The ACR-ASRT panel wrote 12 consensus statements covering issues such as education, experience, and supervision. The Consensus Statement on Title and Definition states the following: "A radiology assistant is an advanced-level radiologic technologist who enhances patient care by extending the capacity of the radiologist in the diagnostic imaging environment." 14
RAs will receive 2 years of a didactic and clinical education in a program accredited by the ARRT. The ARRT is finalizing RA certification and plans to have the program available in September 2005. 16 RAs and RPAs are being paired with one another in state legislative actions.
Scope of practice
The ARRT and the ACR define the RA as "an advanced-level radiographer who works under the supervision of a radiologist to promote high standards of patient care by assisting radiologists in the diagnostic imaging environment." 14 The RA Role Delineation includes clinical activities but does not include performing interpretations. It ranges from patient assessments, patient management, and selected examinations. The ARRT has defined the supervision of the RA using the General, Direct, or Personal definitions of CMS.

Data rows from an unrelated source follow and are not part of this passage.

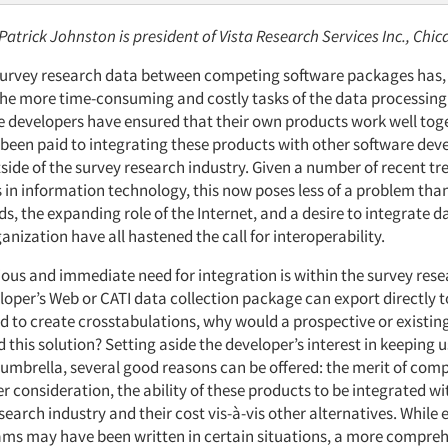
 Patrick Johnston is president of Vista Research Services Inc., Chic
survey research data between competing software packages has, u
e more time-consuming and costly tasks of the data processing 
 developers have ensured that their own products work well toget
 been paid to integrating these products with other software dev
side of the survey research industry. Given a number of recent t
in information technology, this now poses less of a problem than 
, the expanding role of the Internet, and a desire to integrate d
anization have all hastened the call for interoperability.
ous and immediate need for integration is within the survey rese
eveloper’s Web or CATI data collection package can export directly 
d to create crosstabulations, why would a prospective or existin
 this solution? Setting aside the developer’s interest in keeping u
umbrella, several good reasons can be offered: the merit of com
 consideration, the ability of these products to be integrated w
search industry and their cost vis-à-vis other alternatives. While
ms may have been written in certain situations, a more compre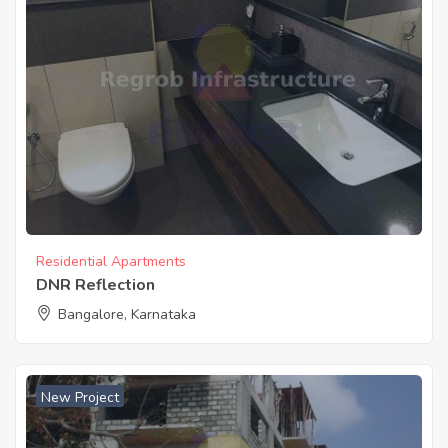
Residential Apartments
DNR Reflection
Bangalore, Karnataka
New Project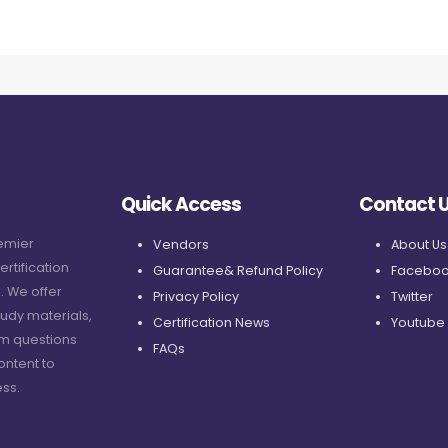
Quick Access
Contact 
remier
Vendors
About Us
ertification
Guarantee& Refund Policy
Faceboo
. We offer
Privacy Policy
Twitter
udy materials,
Certification News
Youtube
am questions
FAQs
ontent to
ss.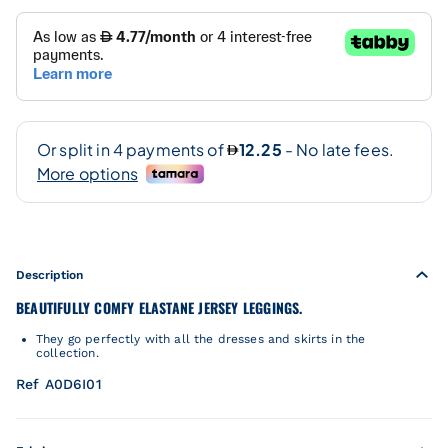
Description
BEAUTIFULLY COMFY ELASTANE JERSEY LEGGINGS.
They go perfectly with all the dresses and skirts in the
collection.
Ref A0D6I01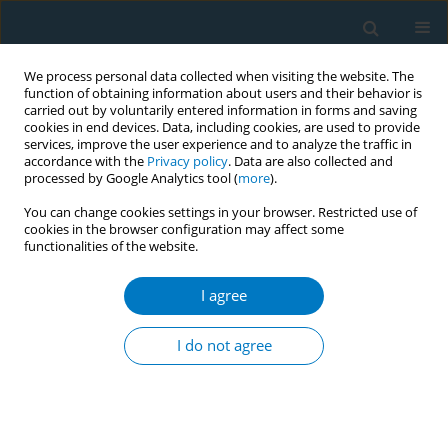
We process personal data collected when visiting the website. The
function of obtaining information about users and their behavior is
carried out by voluntarily entered information in forms and saving
cookies in end devices. Data, including cookies, are used to provide
services, improve the user experience and to analyze the traffic in
accordance with the
Privacy policy
. Data are also collected and
processed by Google Analytics tool (
more
).
You can change cookies settings in your browser. Restricted use of
cookies in the browser configuration may affect some
functionalities of the website.
Author
Paige Averett
I agree
RESEARCH PAPER
Changes to cigarette packaging
I do not agree
influence US consumers’ choices:
Results of two discrete-choice experiments to
inform regulation
Joseph G. L. Lee
,
Kevin F. O'Brien
,
Tiffany M. Blanchflower
,
Gunnar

RAs are considered clinical extensions of RT(R)s. In most states, RAs would be licensed as RT(R)s and, therefore, should be hired as such. RAs can be hired as "supertechs" and provide the technical component of services. Since they are not independent practitioners, however, they can only perform those activities that a licensed RT(R) can perform. For RAs to practice in the scope defined by the ARRT, state legislative changes will need to be made regarding RA licensure.
Ability to bill for their services
In most states, an RA cannot bill for his/her professional services. An RA can function in the capacity of an RT and bill for the technical component of imaging studies under the CMS guidelines. To bill for the professional component of a study or procedure, an RA must be under the direct or personal supervision of a physician. This is still subject to facility and state regulations. Again, this requirement is similar to those of resident supervision in academic medical center settings. As the state licensure for RAs expands, the ability to bill for RAs may follow.
The various types of physician extenders are professionals who have obtained additional education to meet the requirements of his/her specialty. Each is limited by state law in terms of licensing and scope of practice. Physician extenders are governed locally by the credentialing requirements of the organization in which they work and their supervising physicians' scope of practice. The federal government, via CMS, determines if payment can be made based on the supervision rules and acknowledgement of the specialty as an independent practitioner. All of these factors must be taken into consideration in determining which of these physician extenders, if any, are best for your practice.